What is a Downtown Development Authority?
- Local governmental entity managed by a board of directors that guides the implementation of a downtown development plan
- Can use financial tools, including TIF, operating mill levy
- Has the ability to finance long-term improvement bonds
- Can leverage other sources of funds for downtown improvements
- While a DDA can address blight and is encouraged to do so, it does NOT have the power of eminent domain
How is a DDA formed?
- Finalize a downtown development plan
- Plan is approved by Town Council
- Following an election within the affected area, DDA is formed by Town Council
- Authorization to use financial tools requires a majority vote of stakeholders within the DDA boundary – property owners and business lessees
How Does the DDA Work with the Town?
- Town Council appoints DDA board of directors
- DDA must provide annual report to Town Council
- DDA and Town can develop agreements to govern use of TIF
- Town Council has power to disband DDA by ordinance if there are no outstanding bonds or other financial obligations
What is Tax Increment Financing or TIF?
- TIF is a way to use revenues from future increases in sales and/or property taxes to finance downtown improvements today
- A base year is established
- Current taxes continue to be allocated to county, schools and town
- Future increase in tax revenues is an “increment” that must be reinvested in downtown improvements
- TIF does not constitute a tax increase, only a re-allocation of existing tax revenues
Tax Increment Financing Cycle
What is an Operational Mill Levy?
- In addition to collecting and investing TIF, a DDA can create a mill levy (i.e. property tax) to support operations with the approval of DDA voters
- Operations includes DDA administration, plus can include downtown planning, marketing, maintenance and capital replacement
- A DDA mill levy cannot exceed 5 mills
- Any proposed mill levy is subject to a vote by all affected property owners, lessees and residents
Why would a downtown need a DDA?
- A self-sustaining champion for downtown
- Has the ability to create and use financial tools (i.e. TIF and mill levy)
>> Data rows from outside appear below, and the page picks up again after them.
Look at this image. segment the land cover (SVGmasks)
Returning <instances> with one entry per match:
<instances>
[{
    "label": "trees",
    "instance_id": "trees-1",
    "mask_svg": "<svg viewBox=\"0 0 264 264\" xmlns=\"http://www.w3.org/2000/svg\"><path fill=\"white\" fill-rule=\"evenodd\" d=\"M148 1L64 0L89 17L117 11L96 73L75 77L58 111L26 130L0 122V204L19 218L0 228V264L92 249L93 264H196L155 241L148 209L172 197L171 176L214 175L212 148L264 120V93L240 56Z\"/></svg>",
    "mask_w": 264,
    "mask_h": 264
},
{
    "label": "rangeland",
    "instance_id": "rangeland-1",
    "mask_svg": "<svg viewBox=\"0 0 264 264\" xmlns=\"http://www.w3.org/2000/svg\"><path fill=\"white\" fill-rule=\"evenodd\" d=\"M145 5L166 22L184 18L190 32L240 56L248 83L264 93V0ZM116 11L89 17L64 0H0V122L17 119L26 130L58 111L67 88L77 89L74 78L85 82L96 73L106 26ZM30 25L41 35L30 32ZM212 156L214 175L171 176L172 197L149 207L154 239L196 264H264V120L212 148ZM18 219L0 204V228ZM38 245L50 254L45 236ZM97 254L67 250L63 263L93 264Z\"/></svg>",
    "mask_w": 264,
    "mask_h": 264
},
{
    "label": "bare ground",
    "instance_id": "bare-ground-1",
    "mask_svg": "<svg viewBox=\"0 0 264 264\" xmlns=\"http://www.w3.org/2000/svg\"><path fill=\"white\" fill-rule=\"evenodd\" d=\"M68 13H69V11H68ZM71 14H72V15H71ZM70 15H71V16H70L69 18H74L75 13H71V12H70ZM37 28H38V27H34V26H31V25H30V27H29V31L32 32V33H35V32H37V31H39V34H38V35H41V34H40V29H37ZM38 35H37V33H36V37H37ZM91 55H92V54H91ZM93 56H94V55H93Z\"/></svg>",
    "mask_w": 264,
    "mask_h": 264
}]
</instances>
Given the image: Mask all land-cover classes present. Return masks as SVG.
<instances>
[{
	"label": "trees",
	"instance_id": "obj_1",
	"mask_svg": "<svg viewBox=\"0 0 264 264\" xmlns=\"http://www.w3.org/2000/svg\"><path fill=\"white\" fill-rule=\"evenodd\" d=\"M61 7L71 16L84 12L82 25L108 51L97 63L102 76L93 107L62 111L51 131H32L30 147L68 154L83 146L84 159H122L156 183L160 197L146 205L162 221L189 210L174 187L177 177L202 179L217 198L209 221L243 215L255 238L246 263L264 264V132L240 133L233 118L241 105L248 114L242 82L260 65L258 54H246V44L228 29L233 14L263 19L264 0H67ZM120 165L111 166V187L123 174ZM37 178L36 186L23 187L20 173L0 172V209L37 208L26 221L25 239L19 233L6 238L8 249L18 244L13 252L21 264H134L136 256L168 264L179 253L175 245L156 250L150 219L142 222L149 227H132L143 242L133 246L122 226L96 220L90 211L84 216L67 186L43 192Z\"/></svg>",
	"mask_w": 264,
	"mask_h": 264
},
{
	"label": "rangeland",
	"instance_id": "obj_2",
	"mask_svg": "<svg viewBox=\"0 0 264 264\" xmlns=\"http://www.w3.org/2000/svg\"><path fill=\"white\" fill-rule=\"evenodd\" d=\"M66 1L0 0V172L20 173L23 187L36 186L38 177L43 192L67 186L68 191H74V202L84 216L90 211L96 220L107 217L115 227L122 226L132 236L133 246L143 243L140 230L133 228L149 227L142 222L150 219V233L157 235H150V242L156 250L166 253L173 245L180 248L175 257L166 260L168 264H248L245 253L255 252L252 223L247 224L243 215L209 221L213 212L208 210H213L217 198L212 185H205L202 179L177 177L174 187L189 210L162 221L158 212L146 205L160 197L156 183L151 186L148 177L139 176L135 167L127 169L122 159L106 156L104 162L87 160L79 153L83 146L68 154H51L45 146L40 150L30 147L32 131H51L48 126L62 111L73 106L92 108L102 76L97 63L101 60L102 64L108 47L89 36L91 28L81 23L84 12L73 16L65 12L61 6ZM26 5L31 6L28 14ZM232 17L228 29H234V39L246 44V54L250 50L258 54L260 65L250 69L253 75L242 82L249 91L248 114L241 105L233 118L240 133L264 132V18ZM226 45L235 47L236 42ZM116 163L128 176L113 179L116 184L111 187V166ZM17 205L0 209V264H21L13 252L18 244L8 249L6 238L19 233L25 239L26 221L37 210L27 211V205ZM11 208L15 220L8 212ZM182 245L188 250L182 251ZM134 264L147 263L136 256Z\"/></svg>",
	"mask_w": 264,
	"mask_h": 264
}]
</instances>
- Has the ability to leverage other sources of funds to help finance downtown improvements
- Can be the key to implementing the downtown vision and plan
Uses for TIF Dollars
- Tax Increment Financing (TIF) is a unique mechanism that enables a Downtown Development Authority (DDA) to use the net new tax revenues generated by projects within a designated area to help finance future improvements. TIF is a new source of tax revenue, not an additional tax, that would not be available but for new investment.
- TIF keeps the tax dollars from going into the general funds and instead re-invests these funds into investments to improve the property and services within the DDA area.
- Focusing on improvements in a downtown area will increase sales tax and property taxes that go back into the town’s general fund for improvements throughout the whole town.